Selasa, 01 September 2026
Beranda / Pemerintahan / 2.242 Peserta Ikuti MTQ Nasional di Semarang, Ada 8 Cabang yang Dilombakan

2.242 Peserta Ikuti MTQ Nasional di Semarang, Ada 8 Cabang yang Dilombakan

Selasa, 01 September 2026 11:00 WIB

Font: Ukuran: - +

Technical Meeting dan Penetapan Peserta MTQ Tingkat Nasional XXXI Tahun 2026. [Foto: Humas Kemenag]


DIALEKSIS.COM | Jakarta - Sebanyak 2.242 peserta akan mengikuti Musabaqah Tilawatil Qur’an (MTQ) Nasional ke-31 Tahun 2026 di Semarang, Jawa Tengah, yang berlangsung pada 11-20 September 2026.

Jumlah tersebut terdiri dari 1.751 peserta inti dan 491 peserta cadangan. Mereka akan berkompetisi dalam delapan cabang musabaqah.

Delapan cabang tersebut meliputi Seni Baca Al-Qur’an dengan 329 peserta, Qira’at Al-Qur’an 184 peserta, Hafalan Al-Qur’an 331 peserta, Tafsir Al-Qur’an 130 peserta, Fahmil Qur’an 196 peserta, Syarhil Qur’an 202 peserta, Seni Kaligrafi Al-Qur’an 315 peserta, serta Musabaqah Karya Tulis Ilmiah Al-Qur’an (KTIQ) sebanyak 64 peserta.

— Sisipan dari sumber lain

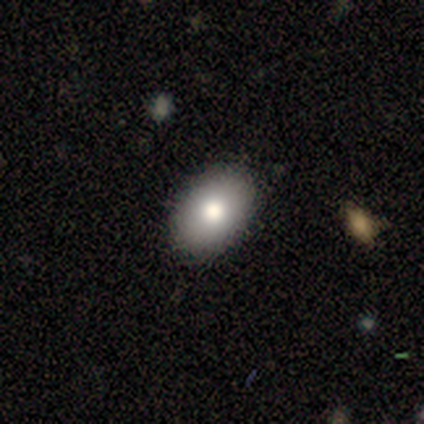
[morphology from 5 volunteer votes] Smooth or featured?
  - smooth: 80% *
  - featured or disk: 20%
  - star or artifact: 0%
How rounded?
  - in between: 75% *
  - round: 25%
  - cigar-shaped: 0%
Merging?
  - none: 100% *
  - minor disturbance: 0%
  - major disturbance: 0%
  - merger: 0%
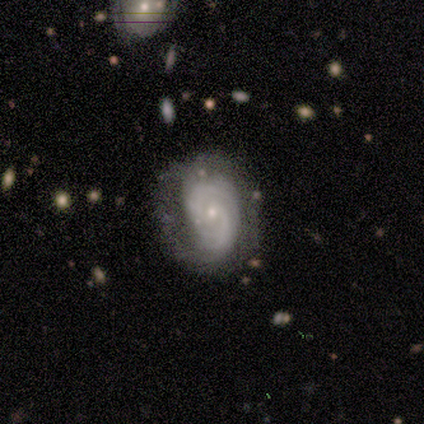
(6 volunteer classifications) featured or disk 100%, smooth 0%, star or artifact 0%. Down the decision tree: edge-on disk — no (100%); bar — no (100%); spiral arms — yes (100%); spiral arm count — 2 (67%); spiral winding — tight (67%); bulge size — moderate (50%); merging — none (67%).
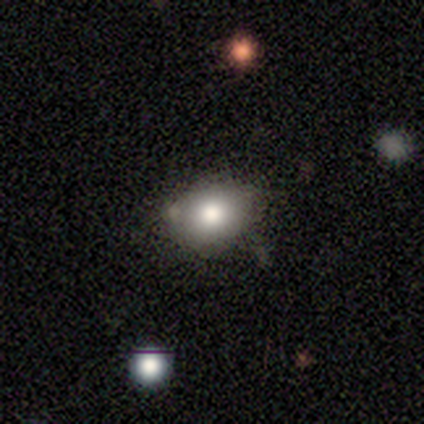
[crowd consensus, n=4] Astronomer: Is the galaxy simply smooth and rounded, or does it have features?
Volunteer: smooth — 50%, tied with star or artifact at 50%.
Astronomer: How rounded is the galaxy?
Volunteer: round — 100%.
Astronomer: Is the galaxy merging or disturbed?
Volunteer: none — 50%, tied with minor disturbance at 50%.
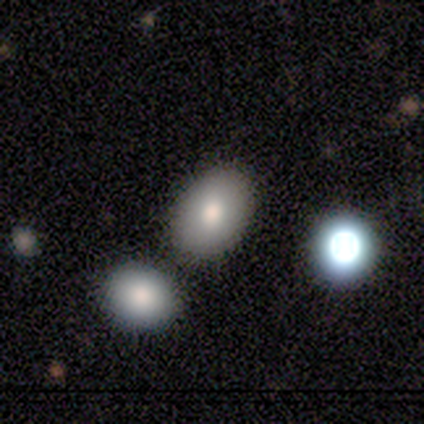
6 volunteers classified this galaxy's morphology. This appears to be a smooth galaxy with no disk features (83%) that is in between round and cigar-shaped (100%). Merging: none (67%).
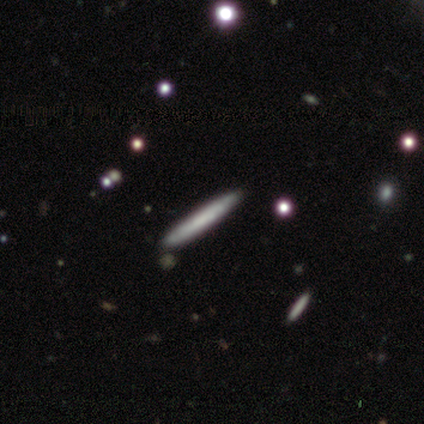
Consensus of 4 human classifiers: Q: Smooth or featured?
A: smooth (75%); runner-up: featured or disk (25%)
Q: How rounded?
A: cigar-shaped (100%)
Q: Merging?
A: none (75%); runner-up: minor disturbance (25%)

Direktur Jenderal Bimbingan Masyarakat Islam Kementerian Agama, Abu Rokhmad, mengatakan MTQ tidak sekadar menjadi ajang perlombaan. Menurut dia, kegiatan tersebut juga menjadi bagian dari pengembangan talenta keagamaan yang berpotensi mendukung diplomasi Indonesia di tingkat internasional.

Ia menilai penyelenggaraan MTQ secara berjenjang selama bertahun-tahun telah melahirkan talenta di berbagai bidang keagamaan. Potensi tersebut perlu terus dikembangkan agar dapat menjadi modal sosial Indonesia, khususnya dalam diplomasi keagamaan.

Abu Rokhmad berharap Lembaga Pengembangan Tilawatil Qur’an (LPTQ) terus melakukan inovasi sehingga prestasi para peserta MTQ semakin dikenal di tingkat internasional.

Peserta Diverifikasi melalui e-MTQ

Direktur Penerangan Agama Islam, Muchlis Muhammad Hanafi, mengatakan pendaftaran dan verifikasi peserta MTQ dilakukan secara bertahap melalui sistem e-MTQ.

Pendaftaran berlangsung pada 10-31 Juli 2026 dan diikuti seluruh kafilah dari provinsi di Indonesia. Verifikasi mencakup persyaratan administratif sesuai petunjuk teknis.

Data kependudukan peserta juga dipadankan secara elektronik dengan data Direktorat Jenderal Kependudukan dan Pencatatan Sipil (Dukcapil). Langkah tersebut dilakukan untuk memastikan validitas data sekaligus mencegah pelanggaran terkait identitas dan domisili peserta.

Muchlis menegaskan, keberhasilan MTQ tidak hanya ditentukan oleh kelancaran perlombaan dan kemegahan pembukaan. Lebih dari itu, MTQ diharapkan mampu meningkatkan kecintaan masyarakat terhadap Al-Qur’an serta mendorong penerapan nilai-nilainya dalam kehidupan pribadi, sosial, dan kebangsaan.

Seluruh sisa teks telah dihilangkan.